Aim of the exercise - Pictures excluded, return the lines below from the first through the line holding "3.5.1. UHPLC-PDA-ESI-MS3 and".

::::::::

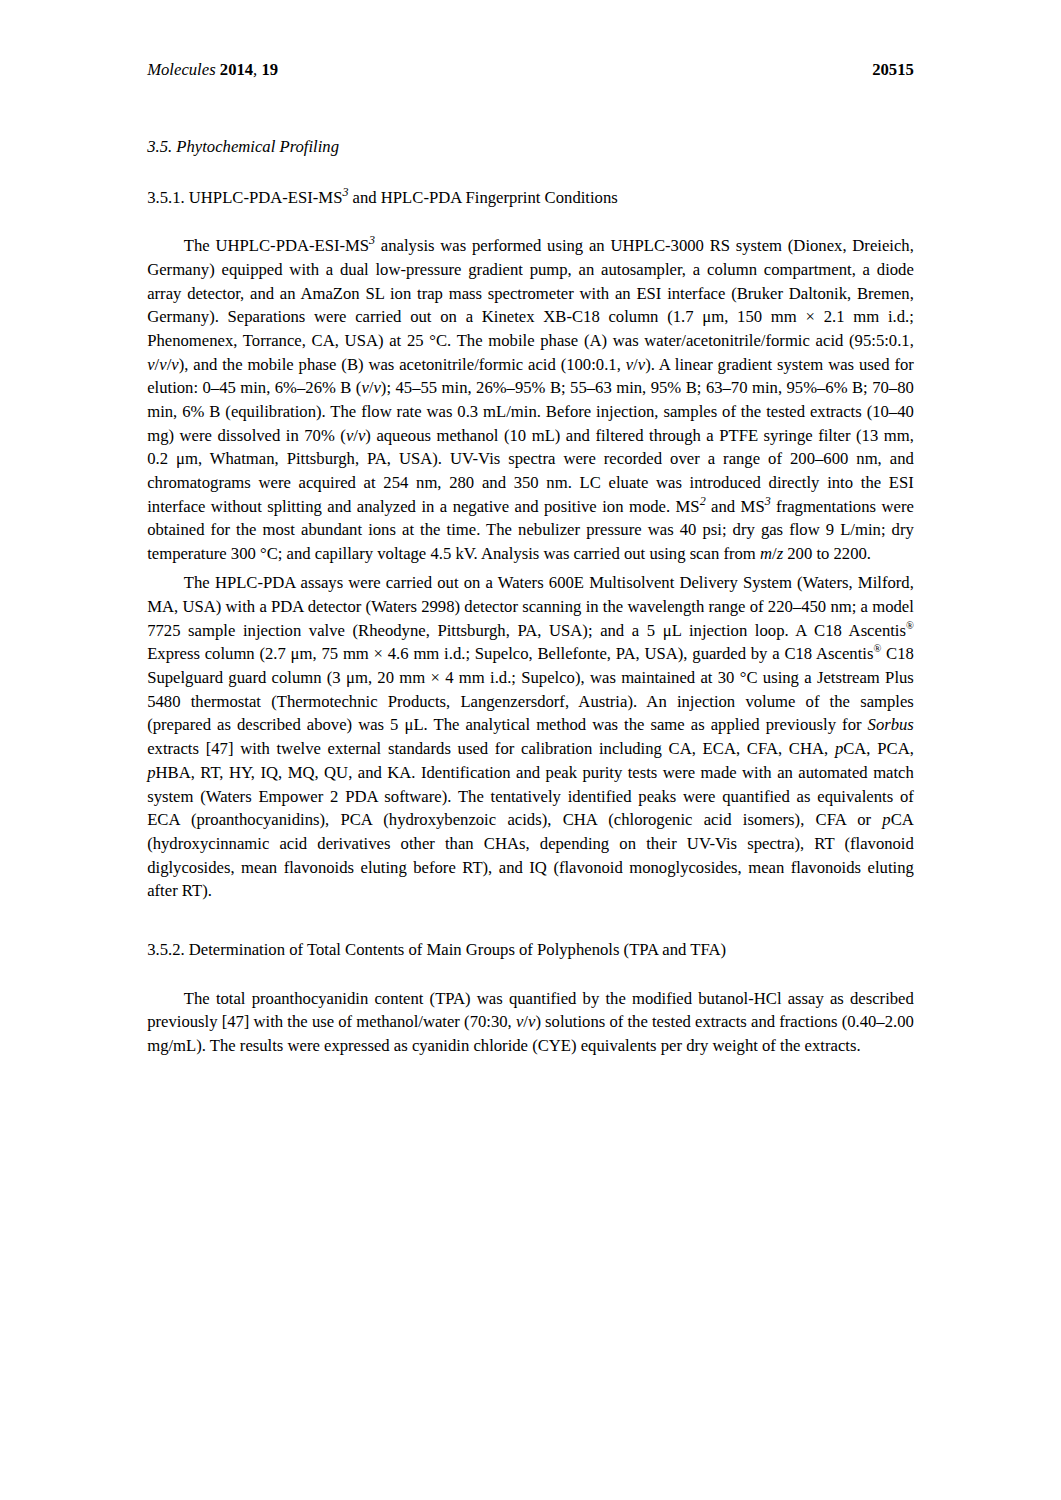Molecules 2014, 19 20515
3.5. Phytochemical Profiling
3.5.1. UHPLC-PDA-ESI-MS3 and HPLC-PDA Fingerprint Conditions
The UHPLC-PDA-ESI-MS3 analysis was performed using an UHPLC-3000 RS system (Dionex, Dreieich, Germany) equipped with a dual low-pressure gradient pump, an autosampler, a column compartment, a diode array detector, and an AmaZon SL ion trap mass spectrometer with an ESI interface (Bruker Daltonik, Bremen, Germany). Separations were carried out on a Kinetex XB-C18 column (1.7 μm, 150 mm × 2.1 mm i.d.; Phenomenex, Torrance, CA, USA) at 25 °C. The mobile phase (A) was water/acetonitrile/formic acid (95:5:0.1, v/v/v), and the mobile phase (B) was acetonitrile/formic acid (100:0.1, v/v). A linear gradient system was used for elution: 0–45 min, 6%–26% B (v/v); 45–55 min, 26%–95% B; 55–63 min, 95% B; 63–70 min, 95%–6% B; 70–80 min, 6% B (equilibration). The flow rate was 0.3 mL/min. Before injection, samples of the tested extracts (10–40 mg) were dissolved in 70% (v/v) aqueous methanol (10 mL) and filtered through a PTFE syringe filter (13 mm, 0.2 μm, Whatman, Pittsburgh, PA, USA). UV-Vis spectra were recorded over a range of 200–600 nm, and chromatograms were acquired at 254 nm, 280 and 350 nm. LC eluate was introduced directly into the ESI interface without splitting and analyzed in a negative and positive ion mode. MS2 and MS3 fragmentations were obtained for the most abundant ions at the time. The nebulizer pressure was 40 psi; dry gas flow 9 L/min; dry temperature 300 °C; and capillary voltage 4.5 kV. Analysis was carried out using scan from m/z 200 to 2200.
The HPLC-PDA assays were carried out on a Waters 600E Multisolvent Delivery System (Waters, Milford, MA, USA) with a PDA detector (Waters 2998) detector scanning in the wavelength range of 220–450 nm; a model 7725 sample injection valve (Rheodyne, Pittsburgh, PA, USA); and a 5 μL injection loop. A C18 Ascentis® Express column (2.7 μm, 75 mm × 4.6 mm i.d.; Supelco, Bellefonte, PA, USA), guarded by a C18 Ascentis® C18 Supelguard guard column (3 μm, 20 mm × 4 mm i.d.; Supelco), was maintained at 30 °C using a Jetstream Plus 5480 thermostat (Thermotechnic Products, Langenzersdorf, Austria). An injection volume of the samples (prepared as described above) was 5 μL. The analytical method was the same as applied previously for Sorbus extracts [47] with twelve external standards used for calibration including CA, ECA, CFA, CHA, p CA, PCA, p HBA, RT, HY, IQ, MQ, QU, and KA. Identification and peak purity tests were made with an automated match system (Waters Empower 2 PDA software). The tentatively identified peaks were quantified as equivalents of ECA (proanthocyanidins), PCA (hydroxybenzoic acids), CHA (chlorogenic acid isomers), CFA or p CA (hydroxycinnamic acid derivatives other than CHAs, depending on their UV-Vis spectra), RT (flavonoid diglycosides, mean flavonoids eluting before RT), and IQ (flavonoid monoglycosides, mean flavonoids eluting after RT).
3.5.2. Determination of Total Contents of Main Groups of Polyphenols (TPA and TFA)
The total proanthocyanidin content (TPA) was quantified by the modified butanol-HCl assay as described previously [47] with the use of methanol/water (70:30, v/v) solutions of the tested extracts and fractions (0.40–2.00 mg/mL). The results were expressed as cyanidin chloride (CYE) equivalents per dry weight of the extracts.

::::::::

Solution to the problem -
Molecules 2014, 19 20515
3.5. Phytochemical Profiling
3.5.1. UHPLC-PDA-ESI-MS3 and HPLC-PDA Fingerprint Conditions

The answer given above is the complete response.